I've noticed that the most noticeable lack of power is when I change gears, when the engine RPM's fall from around 6k to around 4k. This is also limiting my top speed when climbing, because the engine won't build up revs from 4k onwards.

I still haven't run it with the MAF unplugged, but I will do it ASAP.

I was leaning towards a faulty injector, but I don't know how to identify this kind of failure. Any tips? The VAG readings are all normal, according to the mechanic.

PS: 
ENGINE CODE: BWA (perhaps it's the TFSI - it runs a timing chain, not timing belt)
Spark plugs: are relatively new (less than 5k miles)
PCV: new
DV: new
Cam FolloweR: new
No misfire in VAG readings.


----------



## Storm_Shadow (Apr 7, 2012)

*Update*

Unplugging the MAF has not helped in any way. The car still has sudden vibrations in idle and the performance is still crappy.
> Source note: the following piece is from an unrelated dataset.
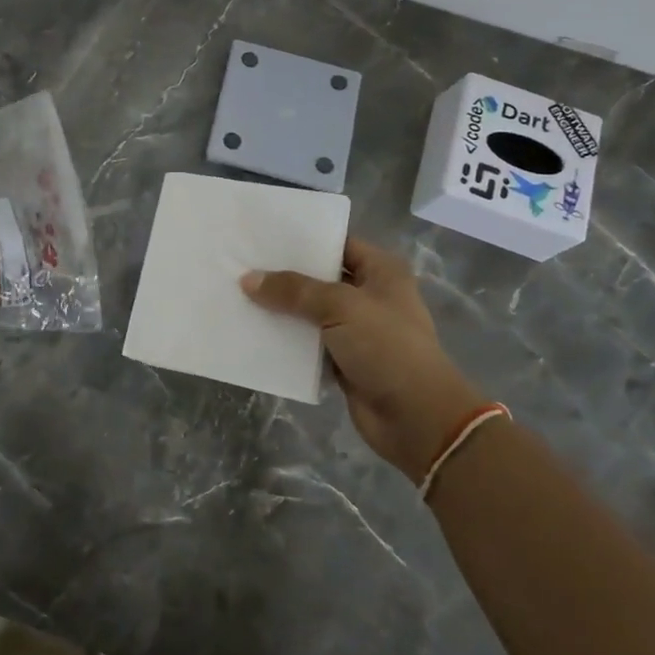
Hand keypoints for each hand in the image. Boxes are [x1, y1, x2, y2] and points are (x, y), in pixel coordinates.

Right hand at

I have never had a single engine light coming on.

Any clues, guys?

Could this all be due to those carbon build ups on the admission valves? Perhaps a clogged injector? How to detect one?

Thanks again!


----------



## SCIROCCO SPEED (Dec 6, 2002)

with only 45k miles, i wouldn't think the carbon build up on the valves (yes it's a well known problem) would cause the severity of your issues. Even if it is, the cylinder head doesn't need to be removed, only the intake manifold.

I would definitely try to find out what your boost pressure is thru the RPM range. You can easily install a temporary gauge if you don't want to have one permanently in the dash.

or, even better...

If your mechanic does in fact have VagCom software (and assuming it's on a laptop), i suggest the two of you go on a test drive and log the values for boost (specified and actual), timing, and fuel pressure, and rail pressure. You will need to find an open stretch of road with very little to no traffic to properly run the log, as you will need to be in 3rd or 4th gear and start at 1,500 RPMs and go wide open throttle until 6,000 RPM. 

Good luck and let us know your findings.

Performing a throttle body adaptation with the software might not hurt either.


----------



## Storm_Shadow (Apr 7, 2012)

*Update:*

I've had its intake manifold removed and to my surprise the carbon build up is minimum (see attached picture - the intake wall seem black on the pic, but it's actually as clean as the valves - that is due to the camera flash) ... I've used two bottles of AG2000 VW official fuel system cleaner (50 litre of fuel per bottle) to get at least the injectors cleaned and the benefit was unfelt, at minimum. 

My mechanic has attached a boost gauge to the car and we gave it an open throttle run on the highway. *It isn't topping even 0,5 bar*... *The actual sustained boost at maximum throttle aperture is only 0,35 to 0,4 bar*. 

I've read that the stock values should be: 

1,0 bar (peak) and 0,7 bar (sustained boost). Remember I have a brand new DV from ECS. 

I've taken it to a VW dealer where they've checked it for leaks and both the dealer and my mechanic say it has none. I've also asked for the dealer to do a throttle body adaptation and the situation remains the same. 

The VAS system from the dealership hasn't detected any fault code. 

I suspect that there was a misread value from one or more sensors that would cause the ECU to cut the boost or limit the fuel injection, but according to my mechanic he already had the system plugged in with the car running and there were no fault codes nor abnormal values read. His system isn't capable of logging, though. 

I am really losing any left hopes of solving this puzzle... 

Anyway, thanks for all contributors... I will update this thread with new info as soon as get them.


----------



## Storm_Shadow (Apr 7, 2012)

*GREAT NEWS!* 

My mechanic has found it! The MAP was misreading the pressure values! 038906051D is the code for the part that was changed. 

Now the engine is revin' like a mad dog! Lots of wheel spin @ full thottle in 1st gear, which wasn't happening before. I've tested it on the highway and it's fabulous now! 

Here in Brazil we have a gasoline called Petrobras Podium, which is a 95 octane fuel. I've filled the tank with it and gave it a second run. It's really alive now. 

I still have a slightly rough idle, though... Do you now what could be producing it? 

Thanks for all of you that have read this thread and have added some valuable comments to it.


----------